Your sentiments about wanting to complete the process sound normal to me. Even in S I feel exactly the same way. It's fundamental: I don't want to be with somebody who does not value me (or only values me as a friend or a co-parent). That is completely natural and healthy. It's almost like the tables have turned. Yes, I have a lot I regret and a lot I want to atone for. I need to be given an open door and an opportunity - if the door is shut, I'll pack up my bag of "lessons learned" and keep walking. If you honestly and genuinely own your mistakes and have made positive changes, there's not much else you can do. I've made a lot of positive changes, and I am open to having honest conversations about how I see things, but only if she is wiling to have that conversation.
The vilification and anger from your W probably does help. In my sitch, I hope my W does find the healing she seeks, whether or not I am her H or not. Because she does seem broken and angry around me so removing myself from the equation seems healthy for all involved.
Every single person on this planet has a breaking point where they will no longer keep trying to "save" something - some people can wait longer and things do work out, or some situations don't take as long to turn around and don't test one's patience. I don't know. Maybe it is the brain's natural response to "give up" once it reaches peak exhaustion, whether or not a situation is truly salvageable. All I know is life is short, we are all imperfect, and this isn't an endurance competition.
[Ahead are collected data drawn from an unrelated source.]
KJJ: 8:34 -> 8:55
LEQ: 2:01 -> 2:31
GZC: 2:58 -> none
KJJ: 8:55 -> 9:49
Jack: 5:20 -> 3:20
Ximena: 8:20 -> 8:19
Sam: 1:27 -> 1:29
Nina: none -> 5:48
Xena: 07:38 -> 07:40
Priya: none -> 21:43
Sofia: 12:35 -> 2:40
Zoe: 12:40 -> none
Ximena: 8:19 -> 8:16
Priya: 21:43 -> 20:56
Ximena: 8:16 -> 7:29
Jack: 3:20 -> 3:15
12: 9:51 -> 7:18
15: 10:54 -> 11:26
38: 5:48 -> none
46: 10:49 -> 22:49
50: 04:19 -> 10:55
Final comment - the physical S is going to do you some good. Your W is super angry and wants to move out. Let her go. It can only help you - not just for your relationship with her, but your own healing and moving on. I sense maybe you are still attached more to family life than your W specifically - I do miss interacting with my W's family, and some friends that are basically her old friends, but that is life for now. It's probably my new reality. Time to meet some new friends.